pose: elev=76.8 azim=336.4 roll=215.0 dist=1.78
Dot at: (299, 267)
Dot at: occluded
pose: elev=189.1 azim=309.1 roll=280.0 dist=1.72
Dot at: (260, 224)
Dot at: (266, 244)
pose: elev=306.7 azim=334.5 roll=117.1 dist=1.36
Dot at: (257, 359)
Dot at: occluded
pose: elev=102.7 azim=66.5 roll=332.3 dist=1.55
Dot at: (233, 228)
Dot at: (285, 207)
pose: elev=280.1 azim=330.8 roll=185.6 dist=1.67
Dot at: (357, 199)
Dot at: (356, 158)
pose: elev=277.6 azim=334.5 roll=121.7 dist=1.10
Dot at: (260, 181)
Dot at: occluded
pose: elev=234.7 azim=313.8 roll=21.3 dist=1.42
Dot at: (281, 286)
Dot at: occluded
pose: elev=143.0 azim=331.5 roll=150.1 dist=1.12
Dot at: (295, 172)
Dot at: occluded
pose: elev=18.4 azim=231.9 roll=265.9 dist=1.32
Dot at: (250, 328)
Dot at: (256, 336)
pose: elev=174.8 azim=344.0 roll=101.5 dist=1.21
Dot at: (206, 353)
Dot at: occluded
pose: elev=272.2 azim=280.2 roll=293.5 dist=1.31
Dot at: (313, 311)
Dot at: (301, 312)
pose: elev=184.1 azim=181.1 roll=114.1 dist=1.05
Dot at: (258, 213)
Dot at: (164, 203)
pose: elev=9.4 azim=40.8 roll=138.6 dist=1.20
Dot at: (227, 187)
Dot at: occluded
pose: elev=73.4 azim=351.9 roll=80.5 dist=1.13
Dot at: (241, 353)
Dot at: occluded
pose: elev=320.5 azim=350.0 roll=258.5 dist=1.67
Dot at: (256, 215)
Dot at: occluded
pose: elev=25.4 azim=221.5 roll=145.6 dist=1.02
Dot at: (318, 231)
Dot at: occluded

|---|

** What you need to do **
Please write out all of the data above again, line for line, with no changes.

** In response **
pose: elev=76.8 azim=336.4 roll=215.0 dist=1.78
Dot at: (299, 267)
Dot at: occluded
pose: elev=189.1 azim=309.1 roll=280.0 dist=1.72
Dot at: (260, 224)
Dot at: (266, 244)
pose: elev=306.7 azim=334.5 roll=117.1 dist=1.36
Dot at: (257, 359)
Dot at: occluded
pose: elev=102.7 azim=66.5 roll=332.3 dist=1.55
Dot at: (233, 228)
Dot at: (285, 207)
pose: elev=280.1 azim=330.8 roll=185.6 dist=1.67
Dot at: (357, 199)
Dot at: (356, 158)
pose: elev=277.6 azim=334.5 roll=121.7 dist=1.10
Dot at: (260, 181)
Dot at: occluded
pose: elev=234.7 azim=313.8 roll=21.3 dist=1.42
Dot at: (281, 286)
Dot at: occluded
pose: elev=143.0 azim=331.5 roll=150.1 dist=1.12
Dot at: (295, 172)
Dot at: occluded
pose: elev=18.4 azim=231.9 roll=265.9 dist=1.32
Dot at: (250, 328)
Dot at: (256, 336)
pose: elev=174.8 azim=344.0 roll=101.5 dist=1.21
Dot at: (206, 353)
Dot at: occluded
pose: elev=272.2 azim=280.2 roll=293.5 dist=1.31
Dot at: (313, 311)
Dot at: (301, 312)
pose: elev=184.1 azim=181.1 roll=114.1 dist=1.05
Dot at: (258, 213)
Dot at: (164, 203)
pose: elev=9.4 azim=40.8 roll=138.6 dist=1.20
Dot at: (227, 187)
Dot at: occluded
pose: elev=73.4 azim=351.9 roll=80.5 dist=1.13
Dot at: (241, 353)
Dot at: occluded
pose: elev=320.5 azim=350.0 roll=258.5 dist=1.67
Dot at: (256, 215)
Dot at: occluded
pose: elev=25.4 azim=221.5 roll=145.6 dist=1.02
Dot at: (318, 231)
Dot at: occluded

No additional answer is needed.